This course will provide a sustained and in-depth analysis of a central overarching theme in legal theory. The theme may vary from year to year. The inaugural theme is Law and the common good. The theme will be explored through a range of material and disciplinary approaches. These will include conventional scholarly texts in law, politics and philosophy, but will also draw on nonstandard resources including art, poetry, film, and literature. The purpose of the thematic approach is to provide a coherence to the study of several perennial problems in legal theory. By working in a sustained way through a range of questions and perspectives associated with the overarching theme, students will gain a deeper knowledge of legal theoretical issues.

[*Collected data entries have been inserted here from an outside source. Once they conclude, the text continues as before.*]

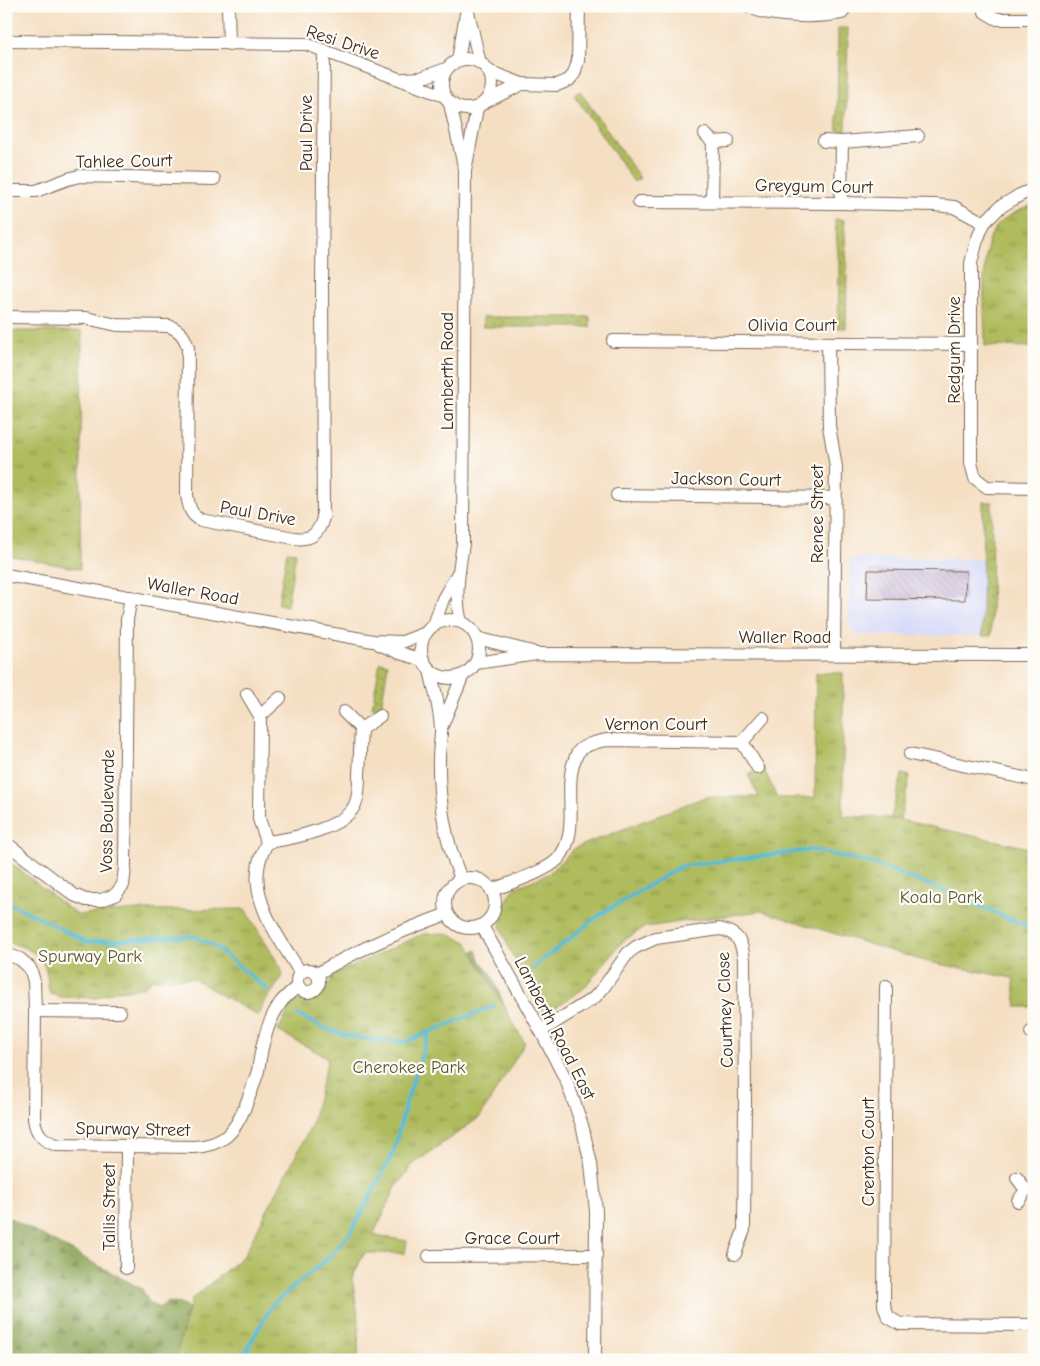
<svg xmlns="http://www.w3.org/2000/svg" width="1040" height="1366" font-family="'Comic Neue',sans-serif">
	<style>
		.built { fill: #d4d8f9 }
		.grass { fill: url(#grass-dots); stroke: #75723e }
		.forest { fill: url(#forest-firs); stroke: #636639 }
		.park { fill: url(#park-tufts); stroke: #75723e }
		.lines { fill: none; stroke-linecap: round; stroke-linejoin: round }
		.stream { stroke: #55bbd3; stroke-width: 4 }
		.building { fill: url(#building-back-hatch) }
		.minor-casing { stroke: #7c6958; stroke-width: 14 }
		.minor { stroke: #fff; stroke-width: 12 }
		.labels { text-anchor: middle; stroke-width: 4.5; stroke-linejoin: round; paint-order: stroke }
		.street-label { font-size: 18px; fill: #3b2a1e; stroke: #fdfcf7 }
		.park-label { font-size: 18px; fill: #5e5631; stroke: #fdfcf7 }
	</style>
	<defs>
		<pattern id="grass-dots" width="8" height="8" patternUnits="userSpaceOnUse" patternTransform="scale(1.25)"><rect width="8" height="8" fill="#afbb5d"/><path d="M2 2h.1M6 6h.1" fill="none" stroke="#90984c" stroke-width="1.8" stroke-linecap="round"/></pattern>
		<pattern id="forest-firs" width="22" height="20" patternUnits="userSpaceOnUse" patternTransform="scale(1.25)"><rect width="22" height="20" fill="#8ba354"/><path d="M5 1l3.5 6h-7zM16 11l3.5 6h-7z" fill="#738545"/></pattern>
		<pattern id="park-tufts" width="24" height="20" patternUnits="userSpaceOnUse" patternTransform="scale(1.25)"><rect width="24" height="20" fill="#afbb5d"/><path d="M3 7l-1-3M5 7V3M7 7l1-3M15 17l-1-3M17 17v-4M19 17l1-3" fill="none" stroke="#90984c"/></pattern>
		<pattern id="building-back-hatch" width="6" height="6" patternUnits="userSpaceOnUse" patternTransform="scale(1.25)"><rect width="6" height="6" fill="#b9a6d1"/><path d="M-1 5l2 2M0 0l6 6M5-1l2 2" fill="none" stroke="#9887a9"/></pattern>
	</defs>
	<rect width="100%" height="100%" fill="#fdfcf7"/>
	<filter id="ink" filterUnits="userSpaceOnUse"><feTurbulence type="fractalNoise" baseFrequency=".02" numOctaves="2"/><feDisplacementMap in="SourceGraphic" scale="10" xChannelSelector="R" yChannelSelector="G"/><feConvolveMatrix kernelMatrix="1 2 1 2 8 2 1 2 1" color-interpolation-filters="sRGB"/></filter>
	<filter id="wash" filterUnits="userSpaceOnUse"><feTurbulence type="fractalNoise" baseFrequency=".0096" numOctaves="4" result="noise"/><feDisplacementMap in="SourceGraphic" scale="20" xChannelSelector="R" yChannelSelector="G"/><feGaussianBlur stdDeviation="1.12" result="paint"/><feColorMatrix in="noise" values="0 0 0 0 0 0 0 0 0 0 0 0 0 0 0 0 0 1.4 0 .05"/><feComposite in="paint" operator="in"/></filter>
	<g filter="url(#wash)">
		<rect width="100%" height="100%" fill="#f5dfc3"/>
		<polygon class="built" points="850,558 983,559 982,636 858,635 853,632 849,625"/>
		<g class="grass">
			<polygon points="838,28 848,28 846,131 837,130"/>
			<polygon points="580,91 640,178 634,182 574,95"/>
			<polygon points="835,219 844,220 847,266 846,328 838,328 839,266"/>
			<rect x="483" y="317" width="107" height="10"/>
			<polygon points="983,502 992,502 991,636 982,636"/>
			<polygon points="287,551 296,552 287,606 278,604"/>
			<polygon points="380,662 388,664 381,708 372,707"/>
			<polygon points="902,774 910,776 900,820 891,818"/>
		</g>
		<polygon class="forest" points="477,950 481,962 491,973 507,1012 480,1117 413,1164 396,1187 352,1278 285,1360 6,1360 6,1218 10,1218 142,1289 148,1301 159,1308 167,1302 180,1304 193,1310 231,1287 469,954"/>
		<g class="park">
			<path d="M 1034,204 L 1034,347 L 985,346 C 985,318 979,249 995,228 C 1005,216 1020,210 1034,204 Z"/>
			<polygon points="6,331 82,331 80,569 6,555"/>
			<polygon points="816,673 843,673 843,816 891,818 1034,849 1034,1007 1017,1007 1013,978 924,961 761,911 645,927 623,941 583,989 545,1014 510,951 500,926 505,904 514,888 548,874 575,848 705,797 759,797 748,775 763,767 777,798 815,798"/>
			<path d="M 6,859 L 77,915 L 139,910 L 245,909 L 281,968 L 283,976 L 263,1005 L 258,1016 L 192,978 L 153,979 L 141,988 L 111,992 L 96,998 L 60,997 L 50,994 C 47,985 48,975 45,967 C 39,950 21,947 6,941 Z"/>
			<polygon points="445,933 467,942 525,1043 480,1117 413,1164 396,1187 373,1235 407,1241 405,1253 364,1253 352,1278 359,1322 358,1360 175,1360 192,1299 244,1255 311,1126 328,1058 278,1031 293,1001 322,995 335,974 423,934"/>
		</g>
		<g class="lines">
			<g class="stream">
				<polyline points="6,901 87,942 193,936 213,945 268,990"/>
				<polyline points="534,967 598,916 681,866 813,850 873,864 940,889 1034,929"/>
				<polyline points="298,1015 326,1029 344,1035 372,1040 405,1042 494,1006"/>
				<polyline points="241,1360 272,1305 329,1257 352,1231 393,1153 407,1099 429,1033"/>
			</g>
		</g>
		<g id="blocks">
			<polygon class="building" points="868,570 966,571 965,600 867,599"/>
		</g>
	</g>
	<g filter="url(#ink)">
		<use href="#blocks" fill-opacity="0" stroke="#7c6958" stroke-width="1"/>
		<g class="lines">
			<defs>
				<g id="minor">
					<polyline points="228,6 229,44"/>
					<path d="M 748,6 C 769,18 818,18 842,13 L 846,6"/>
					<polyline points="984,6 985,12 997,19 1034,19"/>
					<polyline points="467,8 480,63"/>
					<polyline points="6,41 306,44 444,96"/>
					<circle cx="467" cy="84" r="25"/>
					<polyline points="458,60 466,14"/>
					<polyline points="488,71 522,84 557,85 569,80 574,74 578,61 579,6"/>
					<polyline points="404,79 421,78 446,69"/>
					<polyline points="485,102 522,84"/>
					<polyline points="450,104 464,166"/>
					<polyline points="705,134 713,142 728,141"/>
					<polyline points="824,141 842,142 918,136"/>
					<polyline points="1034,189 1020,195 1000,207 984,223 977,240 971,263 971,463 975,478 987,487 1034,488"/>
					<polyline points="6,191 36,191 68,179 79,176 214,179"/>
					<polyline points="639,202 841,203 935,205 954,207 984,223"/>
					<polyline points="712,202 713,142"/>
					<polyline points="841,203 842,142"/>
					<path d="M 6,317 L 86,318 L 117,325 L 169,326 C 181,331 185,337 188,348 L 187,495 C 189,506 190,515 201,520 L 294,538 C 311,540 318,535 323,518 L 322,284 L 324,50"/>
					<polyline points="613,341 971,344"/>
					<polyline points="828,343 829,426 836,467 834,654"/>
					<polyline points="617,495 836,498"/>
					<polyline points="6,575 373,641 402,642 426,633"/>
					<circle cx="450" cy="649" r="29"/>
					<path d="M 461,622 C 454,596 459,570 463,544 L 465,171 L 477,108"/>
					<polyline points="434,625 443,599 458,573"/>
					<polyline points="477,638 532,652"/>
					<polyline points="379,644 400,653 423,660"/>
					<polyline points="476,663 537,654 1034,655"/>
					<path d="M 430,670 C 434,689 441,711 441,731 C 441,740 439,749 439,758 C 438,799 445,840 461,879"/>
					<path d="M 247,694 L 260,716 L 259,819 L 267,842 C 265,848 260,856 259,863 C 250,903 281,940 300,972"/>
					<polyline points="344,712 361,729 380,716"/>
					<polyline points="260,716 280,698"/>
					<polyline points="441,728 463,675"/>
					<polyline points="910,754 1034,780"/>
					<polyline points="758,768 742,742 763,718"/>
					<path d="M 267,842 C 291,839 348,828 356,802 C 359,794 359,784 359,775 C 360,760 360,744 361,729"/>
					<polyline points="6,843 74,895 86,900 101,900 115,895 123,885 125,867 127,620 131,597"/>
					<circle cx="470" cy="903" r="25"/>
					<path d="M 492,890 C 509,883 546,872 558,859 C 582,831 562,790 575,759 C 576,756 577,754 578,752 C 585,744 597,742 606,740 L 742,742"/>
					<polyline points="482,926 541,1031 567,1082 582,1125 591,1164 596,1211 595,1360"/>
					<path d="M 6,954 L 20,959 L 30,968 L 34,981 L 35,1011 L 34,1119 C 36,1134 43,1141 57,1145 L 194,1147 C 224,1145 234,1133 245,1107 C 250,1095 254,1084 258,1071 C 260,1060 261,1048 265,1037 C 268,1025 274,1012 281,1002 C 286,996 292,991 298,986"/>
					<circle cx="308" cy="981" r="11"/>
					<path d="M 317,974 C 356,950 404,930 447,914"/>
					<polyline points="886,986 884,1305 888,1317 900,1324 1034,1325"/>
					<polyline points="35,1011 120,1012"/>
					<path d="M 541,1031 L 594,998 L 603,988 L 628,953 L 636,947 L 656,938 L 720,929 C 739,933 742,943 744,960 L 745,1102 L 744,1230 L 735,1254"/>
					<polyline points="1031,1032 1034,1032"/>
					<polyline points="1017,1178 1026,1190 1018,1201"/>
					<polyline points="429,1256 596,1255"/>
					<polyline points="126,1268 127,1146"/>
				</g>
			</defs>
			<use href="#minor" class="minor-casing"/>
			<use href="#minor" class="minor"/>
		</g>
	</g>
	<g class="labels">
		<g class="street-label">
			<text transform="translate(343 42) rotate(18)" y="6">Resi Drive</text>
			<text transform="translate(306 133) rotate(-90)" y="6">Paul Drive</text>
			<text transform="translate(124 161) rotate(-1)" y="6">Tahlee Court</text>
			<text transform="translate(814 186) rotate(1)" y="6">Greygum Court</text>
			<text x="792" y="331">Olivia Court</text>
			<text transform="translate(954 350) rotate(-90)" y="6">Redgum Drive</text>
			<text transform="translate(447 371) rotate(-90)" y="6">Lamberth Road</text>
			<text transform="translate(726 479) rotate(1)" y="6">Jackson Court</text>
			<text transform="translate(258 513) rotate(10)" y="6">Paul Drive</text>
			<text transform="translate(817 514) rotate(-90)" y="6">Renee Street</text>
			<text transform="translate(193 591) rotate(10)" y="6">Waller Road</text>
			<text x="785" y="643">Waller Road</text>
			<text x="656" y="730">Vernon Court</text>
			<text transform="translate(107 811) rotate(-89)" y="6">Voss Boulevarde</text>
			<text transform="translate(725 1010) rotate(-92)" y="6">Courtney Close</text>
			<text transform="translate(555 1028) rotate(63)" y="6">Lamberth Road East</text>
			<text transform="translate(133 1129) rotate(1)" y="6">Spurway Street</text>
			<text transform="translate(868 1152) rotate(-90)" y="6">Crenton Court</text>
			<text transform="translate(109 1207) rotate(-90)" y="6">Tallis Street</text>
			<text x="512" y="1244">Grace Court</text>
		</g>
		<g class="park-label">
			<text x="941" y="903">Koala Park</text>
			<text x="90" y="962">Spurway Park</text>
			<text x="409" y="1073">Cherokee Park</text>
		</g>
	</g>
	<rect width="1040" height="1366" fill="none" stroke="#fdfcf7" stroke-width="25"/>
</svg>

The theme Law and the common good has been chosen to allow students to engage with certain key claims that are made on behalf of contemporary law and legal institutions, namely that they strive to or do in fact embody a common good or set of goods. Whether and how that embodiment operates, according to what conditions and under what limitations are questions to be explored through a series of engagements with texts, contexts, representations and contestations. Topics to be covered under the theme may include: historical lineages of law and the common good: Aristotle and Aquinas; measuring the common good: rights v utility; how can law reflect the 9 common good; pluralism, democracy and the common good; contesting commonality: whose commons, which goods; identity and voice: protest and political trials; overcoming social division: memory and the politics of reconciliation; authority, obligation and allegiance; the new commons and the global public good. This list is not exhaustive.

[Note: Students are advised to study “LLAW3001 Introduction to legal theory” (a compulsory course in the LLB curriculum) before studying “LALS3006 Advanced legal theory”.]